Sep 22 2006

Interface to Data Access Layer - howto part 10

Posted by admin under In practice

Please read this article serie from the beginning

In this step - lets look back on the project so far. Remember our save button click event handler in editcust.aspx?



        if (Page.IsValid)
        {
            int lId = -1;
            if (Request["id"] != null)
                lId = Convert.ToInt32(Request["id"]);

            lId = CustomerClasses.Customer.Save(lId,
                txtName.Text);


We call our static function Save in our CustomerClasses.Customer class (located in our business layer dll) - looking like this:



        public static int Save( long lId, string sName )
        {
            SqlParameter[] paramsToSP = new SqlParameter[2];
            paramsToSP[0] = new SqlParameter("@id", SqlDbType.Int);
            paramsToSP[0].Value = lId;
            paramsToSP[1] = new SqlParameter("@name", SqlDbType.VarChar, 50);
            paramsToSP[1].Value = sName;


            return Convert.ToInt32(Microsoft.ApplicationBlocks.Data.SqlHelper.ExecuteScalar(ConfigurationManager.ConnectionStrings["MainConn"].ToString(),
                CommandType.StoredProcedure, "cust_SaveCustomer", paramsToSP));
        }


Now, this is the problem we are gonna fix now. The CustomerClasses dll is supposed to be our business class layer - and therefore only contain "business related" functionality. Saving to database is NOT business functionality, but rather a technical issue and therefore we need to move such code away from those classes.

Our CustomerClasses.Customer save method should instead look something like this:



        public static int Save( long lId, string sName )
        {
            return DALClasses.Save_Customer( ConfigurationManager.ConnectionStrings["MainConn"].ToString(),
				lId, sName );
                );
        }




So our goal here is to create a new DLL for the DAL (data access layer). But we are actually gonna go one step further - we are gonna resolve which DAL DLL to use in runtime - and open up the possibility to afterhand write new DAL:s (for MySQL, Access etc) and just plug it into our application!

So how it that possible? Well besides the techniques around dynamically loading dll:s - how will the code in the Save function look - since we doesn't know (and doesn't want to know - at least when coding) what DAL class we will be using.

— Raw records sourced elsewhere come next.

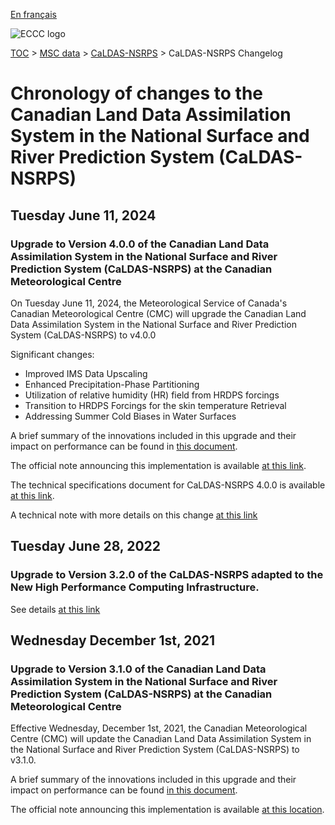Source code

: [En français](changelog_caldas-nsrps_fr.md)

![ECCC logo](../../img_eccc-logo.png)

[TOC](../../readme_en.md) > [MSC data](../readme_en.md) > [CaLDAS-NSRPS](readme_caldas-nsrps_en.md) > CaLDAS-NSRPS Changelog

# Chronology of changes to the Canadian Land Data Assimilation System in the National Surface and River Prediction System (CaLDAS-NSRPS)

## Tuesday June 11, 2024

### Upgrade to Version 4.0.0 of the Canadian Land Data Assimilation System in the National Surface and River Prediction System (CaLDAS-NSRPS) at the Canadian Meteorological Centre

On Tuesday June 11, 2024, the Meteorological Service of Canada's Canadian Meteorological Centre (CMC) will upgrade the Canadian Land Data Assimilation System in the National Surface and River Prediction System (CaLDAS-NSRPS) to v4.0.0

Significant changes:

* Improved IMS Data Upscaling
* Enhanced Precipitation-Phase Partitioning
* Utilization of relative humidity (HR) field from HRDPS forcings
* Transition to HRDPS Forcings for the skin temperature Retrieval
* Addressing Summer Cold Biases in Water Surfaces

A brief summary of the innovations included in this upgrade and their impact on performance can be found in [this document](https://collaboration.cmc.ec.gc.ca/cmc/cmoi/product_guide/docs/fact_sheets/factsheet_caldas-nsrps-400_e.pdf).

The official note announcing this implementation is available [at this link](https://dd.meteo.gc.ca/doc/genots/2021/11/26/NOCN03_CWAO_262118___xxxxx).

The technical specifications document for CaLDAS-NSRPS 4.0.0 is available [at this link](https://collaboration.cmc.ec.gc.ca/cmc/CMOI/product_guide/docs/tech_specifications/tech_specifications_CALDAS-NSRPS_4.0.0_e.pdf).

A technical note with more details on this change [at this link](https://collaboration.cmc.ec.gc.ca/cmc/CMOI/product_guide/docs/tech_notes/technote_caldas-nsrps-400_e.pdf)

## Tuesday June 28, 2022

### Upgrade to Version 3.2.0 of the CaLDAS-NSRPS adapted to the New High Performance Computing Infrastructure.

See details [at this link](../changelog_multisystems_en.md)

## Wednesday December 1st, 2021

### Upgrade to Version 3.1.0 of the Canadian Land Data Assimilation System in the National Surface and River Prediction System (CaLDAS-NSRPS) at the Canadian Meteorological Centre

Effective Wednesday, December 1st, 2021, the Canadian Meteorological Centre (CMC) will update the Canadian Land Data Assimilation System in the National Surface and River Prediction System (CaLDAS-NSRPS) to v3.1.0.

A brief summary of the innovations included in this upgrade and their impact on performance can be found [in this document](https://collaboration.cmc.ec.gc.ca/cmc/cmoi/product_guide/docs/fact_sheets/factsheet_caldas-nsrps-310_e.pdf).

The official note announcing this implementation is available [at this location](https://dd.meteo.gc.ca/doc/genots/2021/11/26/NOCN03_CWAO_262118___50159).






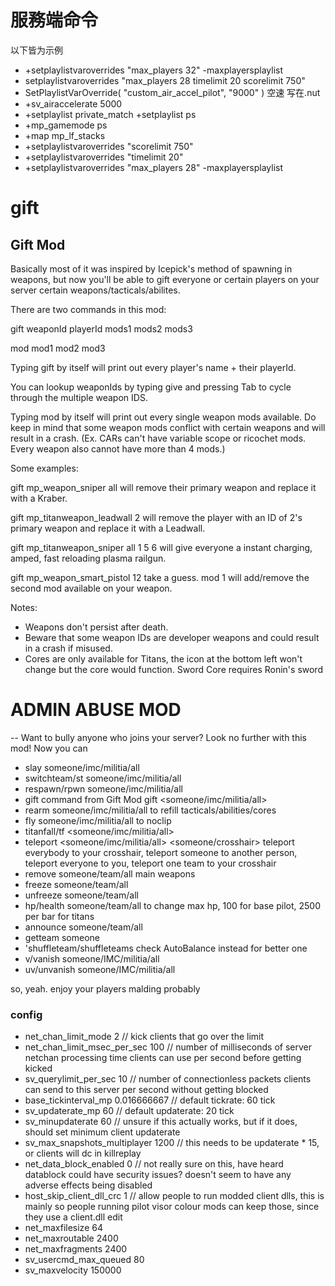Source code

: <!--
 * @Author: HK560
 * @Date: 2021-12-31 16:00:49
 * @LastEditTime: 2022-01-03 17:25:57
 * @LastEditors: HK560
 * @Description:
 * @FilePath: \NorthStarCN_WIKI\Doc\cliForServer.md
-->
# 服務端命令
以下皆为示例
- +setplaylistvaroverrides "max_players 32" -maxplayersplaylist
- setplaylistvaroverrides "max_players 28 timelimit 20 scorelimit 750"
- SetPlaylistVarOverride( "custom_air_accel_pilot", "9000" ) 空速 写在.nut
- +sv_airaccelerate 5000
- +setplaylist private_match +setplaylist ps 
- +mp_gamemode ps 
- +map mp_lf_stacks 
- +setplaylistvaroverrides "scorelimit 750" 
- +setplaylistvaroverrides "timelimit 20" 
- +setplaylistvaroverrides "max_players 28" -maxplayersplaylist 
# gift
Gift Mod
--
Basically most of it was inspired by Icepick's method of spawning in weapons, but now you'll be able to gift everyone or certain players on your server certain weapons/tacticals/abilites.

There are two commands in this mod:

gift  weaponId playerId mods1 mods2 mods3

mod mod1 mod2 mod3

Typing gift by itself will print out every player's name + their playerId.

You can lookup weaponIds by typing give and pressing Tab to cycle through the multiple weapon IDS.

Typing mod by itself will print out every single weapon mods available. Do keep in mind that some weapon mods conflict with certain weapons and will result in a crash. (Ex. CARs can't have variable scope or ricochet mods. Every weapon also cannot have more than 4 mods.)

Some examples:

gift mp_weapon_sniper all will remove their primary weapon and replace it with a Kraber.

gift mp_titanweapon_leadwall 2 will remove the player with an ID of 2's primary weapon and replace it with a Leadwall.

gift mp_titanweapon_sniper all 1 5 6 will give everyone a instant charging, amped, fast reloading plasma railgun.

gift mp_weapon_smart_pistol 12 take a guess.
mod 1 will add/remove the second mod available on your weapon.

Notes:
- Weapons don't persist after death.
- Beware that some weapon IDs are developer weapons and could result in a crash if misused.
- Cores are only available for Titans, the icon at the bottom left won't change but the core would function. Sword Core requires Ronin's sword


# ADMIN ABUSE MOD
--
Want to bully anyone who joins your server? Look no further with this mod! Now you can
- slay someone/imc/militia/all
- switchteam/st someone/imc/militia/all
- respawn/rpwn someone/imc/militia/all
- gift command from Gift Mod gift <weaponId> <someone/imc/militia/all> <mods1> <mods2> <mods3>
- rearm someone/imc/militia/all to refill tacticals/abilities/cores
- fly someone/imc/militia/all to noclip
- titanfall/tf <someone/imc/militia/all>
-  teleport <someone/imc/militia/all> <someone/crosshair> teleport everybody to your crosshair, teleport someone to another person, teleport everyone to you,
    teleport one team to your crosshair
- remove someone/team/all main weapons
- freeze someone/team/all
- unfreeze someone/team/all
- hp/health someone/team/all to change max hp, 100 for base pilot, 2500 per bar for titans
- announce someone/team/all <word1> <word2> <word3>
- getteam someone
- 'shuffleteam/shuffleteams check AutoBalance instead for better one
- v/vanish someone/IMC/militia/all
- uv/unvanish someone/IMC/militia/all

so, yeah. enjoy your players malding probably


### config
- net_chan_limit_mode 2 // kick clients that go over the limit
- net_chan_limit_msec_per_sec 100 // number of milliseconds of server netchan processing time clients can use per second before getting kicked
- sv_querylimit_per_sec 10 // number of connectionless packets clients can send to this server per second without getting blocked
- base_tickinterval_mp 0.016666667 // default tickrate: 60 tick
- sv_updaterate_mp 60 // default updaterate: 20 tick
- sv_minupdaterate 60 // unsure if this actually works, but if it does, should set minimum client updaterate
- sv_max_snapshots_multiplayer 1200 // this needs to be updaterate * 15, or clients will dc in killreplay
- net_data_block_enabled 0 // not really sure on this, have heard datablock could have security issues? doesn't seem to have any adverse effects being disabled
- host_skip_client_dll_crc  1 // allow people to run modded client dlls, this is mainly so people running pilot visor colour mods can keep those, since they use a client.dll edit
- net_maxfilesize 64
- net_maxroutable 2400
- net_maxfragments 2400
- sv_usercmd_max_queued 80
- sv_maxvelocity 150000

If there was a way to define a certain behaviour - saying "we want all possible DAL:s to support the following functions: Customer_Save(long lId, string sName), Customer_Delete(...) etc" - it might be possible?   And there is: enter the concept of interfaces!

Here's the deal. We define an interface in a new dll project - called CustomerInterfaces:



namespace CustomerInterfaces
{
    public interface DALInterface
    {
        long Customer_Save(string sConnString, long lId, string sName);
        DataSet Customer_Open(string sConnString, long ld);
        DataSet Customer_ListAll(string sConnString);



Now we create a new DLL project, calling it CustomerDAL_SQLServer. We set a reference the CustomerInterfaces dll. We create a class, DataAccess, and say it's gonna implement the interface CustomerInterfaces.DALInterface



namespace CustomerDAL_SQLServer
{
    public class DataAccess : CustomerInterfaces.DALInterface
    {
        #region DALInterface Members

        public long Customer_Save(string sConnString, long lId, string sName)
        {
            throw new Exception("The method or operation is not implemented.");
        }

        public System.Data.DataSet Customer_Open(string sConnString, long ld)
        {
            SqlParameter[] paramsToSP = new SqlParameter[1];
            paramsToSP[0] = new SqlParameter("@id", SqlDbType.Int);
            paramsToSP[0].Value = id;
            return Microsoft.ApplicationBlocks.Data.SqlHelper.ExecuteDataset(sConnString,
                CommandType.StoredProcedure, "cust_OpenCust", paramsToSP);
        }

        public System.Data.DataSet Customer_ListAll(string sConnString)
        {
            throw new Exception("The method or operation is not implemented.");
        }


Now lets keep on implementing the functions (above I had implemented Customer_Open). Basically it's just a matter of moving the code out from the CustomerClasses classes into this DAL project.

This article doesn't have a download - it will be available in the next one instead.